For educators in creative writing and publishing, Warner’s emphasis on the oral and auditory dimensions of literature offers an important provocation. She highlights the resurgence of spoken word and the embodied nature of poetic performance—an echo of ancient traditions of bardic storytelling and public lamentation. Teaching literature or editing creative work in this context becomes less about formal correction or gatekeeping and more about attuning to voice: its rhythms, hesitations, cadences, and contexts.
This pedagogical model implies a greater emphasis on listening, not just to the text but to the conditions of its production. For editors and writing tutors alike, this means cultivating feedback practices that are not only critical but also compassionate and generative. Warner reminds us that literature is “sounded,” not just “read,” and that to publish ethically is to honour the presence and performance of voice—even, and especially, when it challenges dominant norms.
4. Research, Memory, and the Digital Archive

Warner is cautious but optimistic about the internet’s archival capacity. While she notes the sensory thinness of digital reading—the way screen-based texts “slip from memory”—she also acknowledges the unprecedented access to global literary traditions afforded by digitisation. For researchers, this means that literature no longer exists in neatly bounded national or linguistic canons, but rather circulates in what she calls a “sea of stories.”
This has direct relevance for creative writing students, editors, and publishers. Understanding where texts come from, how they have travelled, and how they resonate across cultures is increasingly part of a responsible publishing practice. Research, in this sense, is not merely academic; it is a way of reading ethically, of placing one’s work in dialogue with wider literary, political, and historical currents.
5. Publishing as Ethical Engagement
Finally, both Warner and Suico et al. point towards the ethical dimensions of literary work. Warner’s engagement with performance traditions, refugee narratives, and multilingual poetry suggests a model of literature that is borderless, participatory, and often precarious. She writes of “communities of fate,” bound not by geography but by shared imaginative and emotional experiences. As the short video above shows, authors like Malorie Blackman who has been publishing challenging YA fiction for decades, are ethically shaping how new generations think and discuss issues connected with social class, gender and race.
In YA publishing, this finds expression in the increasing demand for texts that speak from and to diverse experiences—whether in terms of race, gender, class, disability, or migration. Suico et al. note that the field has moved decisively from simply promoting YA as a category to critically interrogating its politics, aesthetics, and institutional conditions.
Publishing, then, is not just about finding the next bestseller.
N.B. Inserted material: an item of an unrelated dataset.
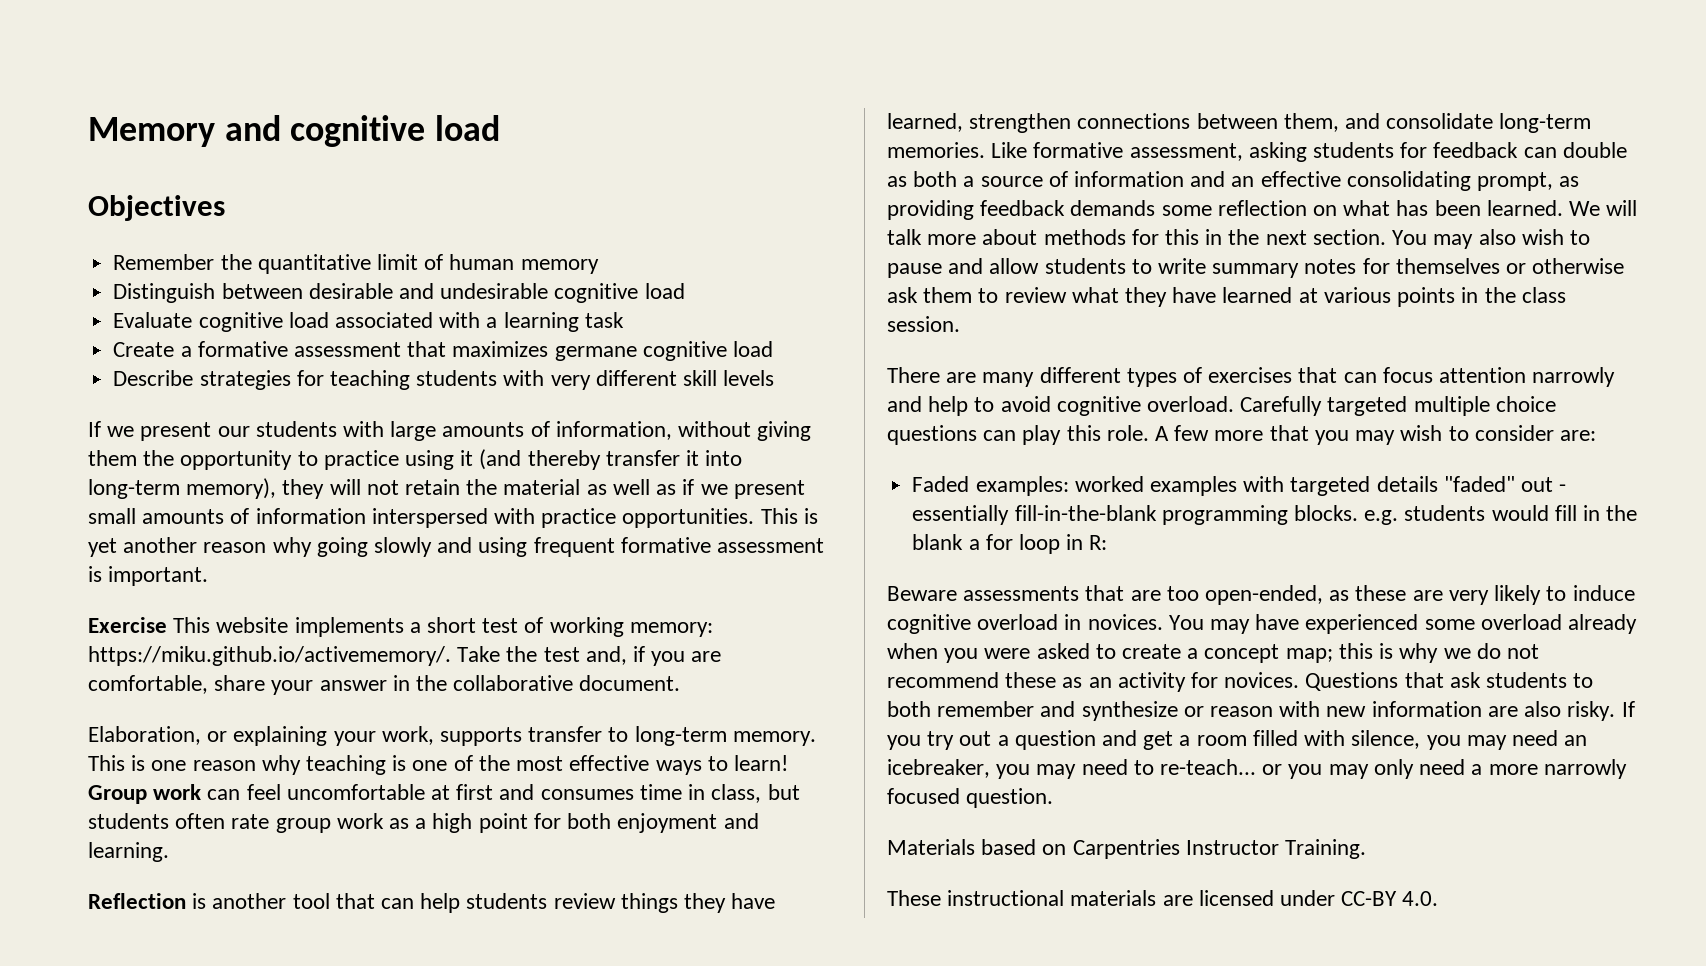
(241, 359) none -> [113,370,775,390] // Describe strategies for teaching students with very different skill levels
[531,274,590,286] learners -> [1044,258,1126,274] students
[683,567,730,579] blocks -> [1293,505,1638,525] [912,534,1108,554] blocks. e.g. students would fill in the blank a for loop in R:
It is about curating a space in which voices can be heard, where stories can challenge, affirm, provoke, and transform. It is about recognising that the work of literature does not end with the page, but begins there.
References
Suico, T., Donovan, S. J., Boyd, A. S., Hill, C., Bickmore, S., & Unsicker-Durham, S. (2023). Exploring Trends in a Growing Field: A Content Analysis of Young Adult Literature Scholarly Book Publications 2000–2020. English Education, 55(2), 116–135.
Warner, M. (2020). Out Loud: The Experience of Literature in the Digital Space, in Nasta, S. (ed.) Brave New Words: The Power of Writing Now. Myriad Editions.